2013 Business Segment Financial Outlook
Johnson Controls provided sales and margin guidance for each of its four business units in 2013.
Automotive Seating 2013 sales are forecast to gain approximately 2 percent, reflecting higher production volumes in North America, partially offset by the lower production environment in Europe. Segment margins are expected to be approximately 4.2 to 4.4 percent in 2013 as the negative impact of lower European production offsets improvements in operational efficiency and the benefits from recent cost reduction initiatives.
Automotive Electronics and Interiors 2013 sales are projected to increase approximately 2 percent, reflecting higher volumes in Asia, partially offset by lower electronics sales in Europe. Operating leverage and operational improvements, offset by investment in electronics product development are forecast to result in margins of approximately 1.9 to 2.1 percent in 2013.
The combined automotive backlog for 2013 to 2015 is $3.7 billion, approximately level with the 2012 to 2014 period due to a lower assumed auto production rate in Europe.
Power Solutions 2013 sales are estimated to increase approximately 10 to 12 percent due to higher battery volumes across all regions and channels, led by higher production in China, market share growth and increasing market demand for AGM batteries which are used in Start-Stop vehicles. Segment margins are expected to be approximately 14.6 to 14.8 percent in 2013 led by operating leverage, an improved product mix and continued operational improvements, offset by lead recoveries.
Building Efficiency sales are forecast to increase 2 to 4 percent in 2013 due to growth in emerging markets and a moderate recovery in North America Systems and Service. Segment margins are expected to increase approximately 50 basis points to 6.4 to 6.5 percent in 2013, due to improved operating leverage, pricing actions and the benefits of earlier cost reduction initiatives.
Johnson Controls expects to make capital investments of $1.4 billion in 2013 vs. $1.8 billion in 2012. Approximately 80% of the company's capital expenditures in 2013 are associated with growth and margin expansion opportunities. The higher capital expenditures focus on increased manufacturing capacity for AGM batteries and on expansion in emerging markets. The increased investments also will support a higher level of Automotive Experience new business launches in 2013.

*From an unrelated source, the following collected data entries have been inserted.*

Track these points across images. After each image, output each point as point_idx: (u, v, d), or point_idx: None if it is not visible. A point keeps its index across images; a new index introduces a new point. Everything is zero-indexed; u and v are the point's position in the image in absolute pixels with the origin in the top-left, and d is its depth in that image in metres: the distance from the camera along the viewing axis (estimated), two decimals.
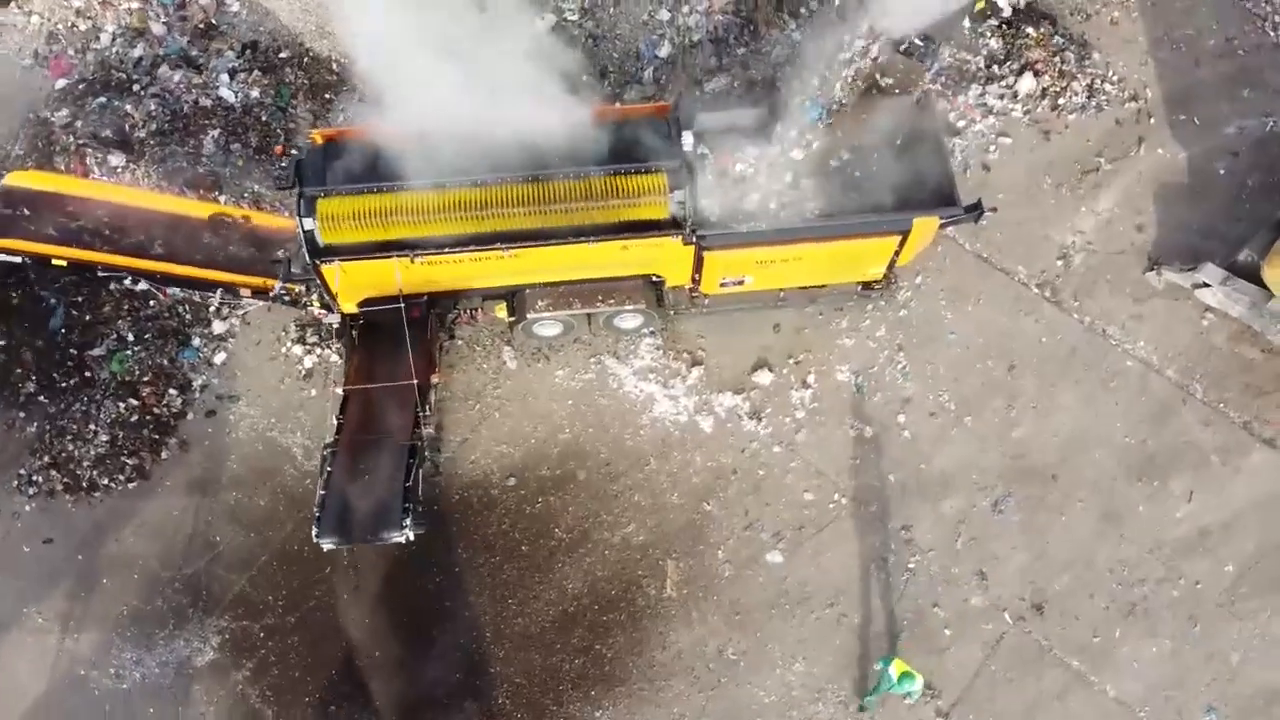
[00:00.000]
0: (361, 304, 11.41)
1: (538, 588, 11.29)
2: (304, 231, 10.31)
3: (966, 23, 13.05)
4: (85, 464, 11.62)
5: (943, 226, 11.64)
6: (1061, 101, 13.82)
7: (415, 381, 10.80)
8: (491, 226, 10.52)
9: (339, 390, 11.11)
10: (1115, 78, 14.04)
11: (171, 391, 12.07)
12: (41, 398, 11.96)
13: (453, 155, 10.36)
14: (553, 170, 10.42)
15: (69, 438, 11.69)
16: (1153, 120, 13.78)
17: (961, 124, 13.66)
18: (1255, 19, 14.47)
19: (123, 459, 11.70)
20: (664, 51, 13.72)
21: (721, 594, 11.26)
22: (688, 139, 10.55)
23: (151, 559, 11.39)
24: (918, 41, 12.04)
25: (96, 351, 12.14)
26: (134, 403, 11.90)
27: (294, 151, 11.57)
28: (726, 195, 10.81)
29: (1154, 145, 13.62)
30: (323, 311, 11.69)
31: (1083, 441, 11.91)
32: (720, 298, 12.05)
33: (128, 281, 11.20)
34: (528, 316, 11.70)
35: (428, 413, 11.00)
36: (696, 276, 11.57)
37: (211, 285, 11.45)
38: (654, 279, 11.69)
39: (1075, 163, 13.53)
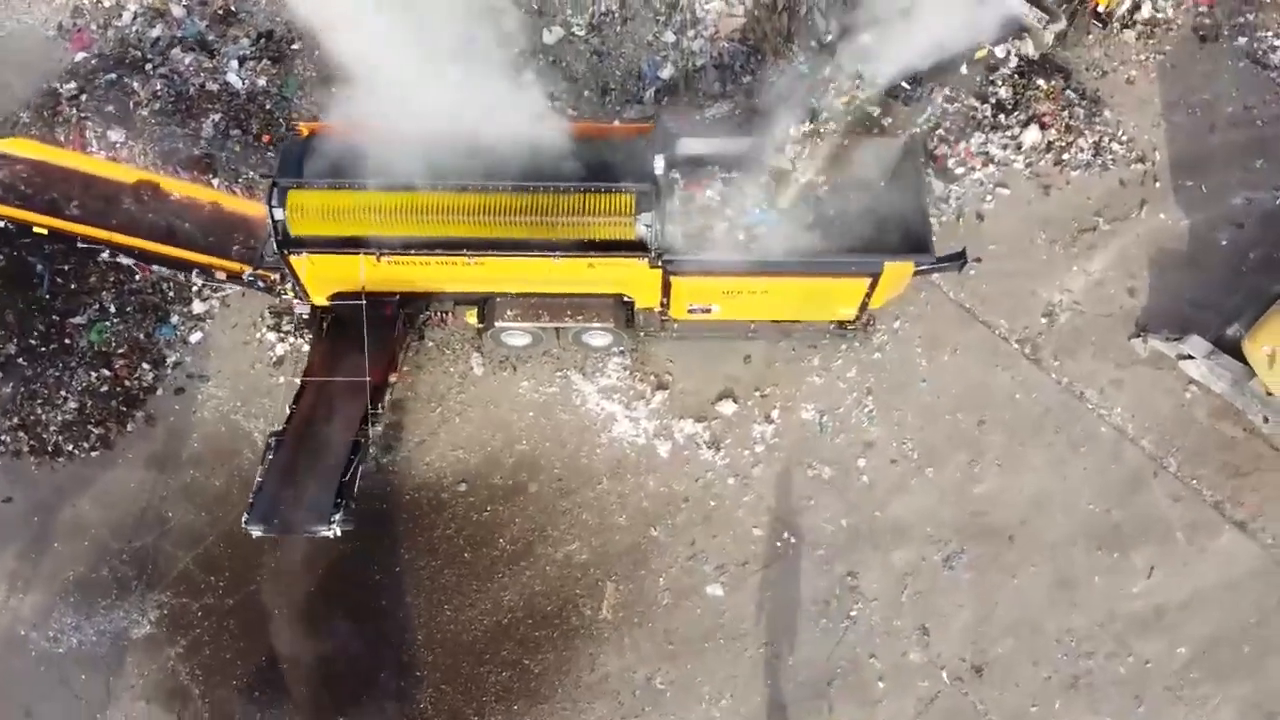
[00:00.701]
0: (332, 297, 11.55)
1: (475, 596, 11.28)
2: (274, 221, 10.46)
3: (964, 69, 12.89)
4: (53, 429, 11.86)
5: (923, 273, 11.52)
6: (1066, 157, 13.58)
7: (370, 379, 10.89)
8: (458, 232, 10.56)
9: (297, 379, 11.24)
10: (1124, 137, 13.77)
11: (145, 366, 12.28)
12: (20, 360, 12.22)
13: (428, 159, 10.45)
14: (522, 182, 10.45)
15: (40, 402, 11.94)
16: (1158, 184, 13.48)
17: (960, 170, 13.48)
18: (1278, 89, 14.11)
19: (89, 427, 11.93)
20: (666, 73, 13.73)
21: (657, 622, 11.16)
22: (659, 163, 10.53)
23: (104, 528, 11.57)
24: (904, 85, 11.88)
25: (78, 320, 12.40)
26: (107, 373, 12.12)
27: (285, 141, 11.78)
28: (695, 221, 10.76)
29: (1156, 209, 13.33)
30: (296, 300, 11.83)
31: (1045, 504, 11.64)
32: (690, 324, 12.00)
33: (105, 254, 11.45)
34: (496, 325, 11.73)
35: (379, 411, 11.08)
36: (664, 300, 11.53)
37: (188, 265, 11.66)
38: (625, 299, 11.68)
39: (1072, 220, 13.28)
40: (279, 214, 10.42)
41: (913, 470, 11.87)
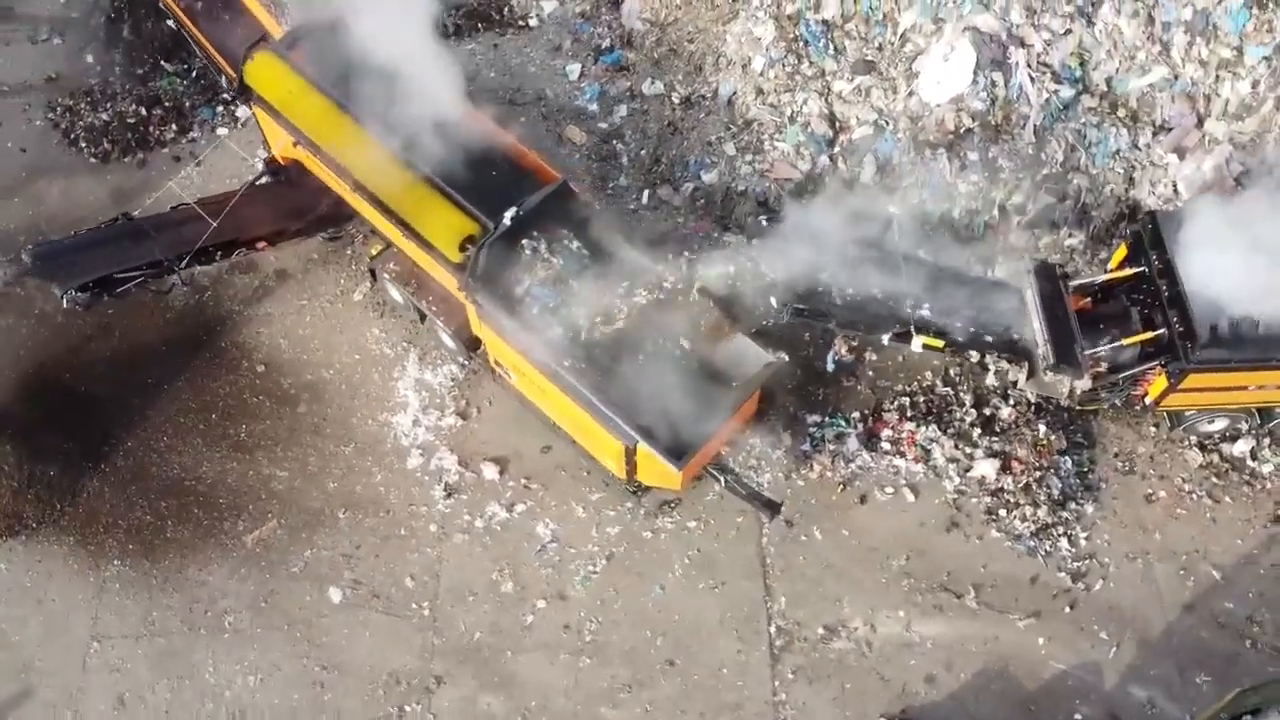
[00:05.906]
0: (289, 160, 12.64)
1: (187, 449, 12.04)
2: (241, 63, 11.72)
3: (885, 339, 11.13)
4: (81, 124, 14.13)
5: (736, 495, 10.58)
6: (1002, 513, 11.50)
7: (237, 235, 11.87)
8: (340, 159, 11.22)
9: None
10: (1084, 543, 11.39)
11: (173, 127, 14.22)
12: (116, 66, 14.61)
13: (369, 84, 11.12)
14: (394, 147, 10.80)
15: (90, 98, 14.27)
16: (1070, 611, 11.07)
17: (887, 448, 11.86)
18: None
19: (103, 140, 14.07)
20: (708, 178, 13.26)
21: (274, 579, 11.32)
22: (509, 213, 10.44)
23: (47, 212, 13.60)
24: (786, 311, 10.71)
25: (168, 66, 14.59)
26: (144, 113, 14.20)
27: None
28: (499, 268, 10.52)
29: (1040, 633, 10.97)
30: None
31: None
32: (503, 380, 11.80)
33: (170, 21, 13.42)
34: (376, 268, 12.30)
35: (216, 260, 12.03)
36: (481, 337, 11.46)
37: (211, 61, 13.31)
38: None
39: (947, 573, 11.30)
40: (247, 62, 11.65)
41: (574, 648, 10.96)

Mid-Term Financial Outlook (Through 2017)
Today, Johnson Controls also provided mid-term margin guidance for each of its four businesses.
Automotive Seating forecasts annual margin expansion of 30 to 40 basis points due to benefits from vertical integration, operational improvements and better quoting disciplines. Longer-term, the company believes margins could improve to 7 to 8 percent.
Annual margin expansion of 60 to 70 basis points over the mid-term is projected for Automotive Electronics and Interiors driven by higher profitability in Electronics, an operational turnaround in Interiors and cost improvement initiatives. Over the next few years, margin could increase to 4 to 6 percent.
Power Solutions forecasts 200 basis points of margin expansion by 2017 led by an improved product mix, manufacturing improvements, and benefits from vertical integration.
Building Efficiency expects annual margin expansion of approximately 40 to 50 basis points due to improved supply chain management, business model changes, and growth in emerging markets.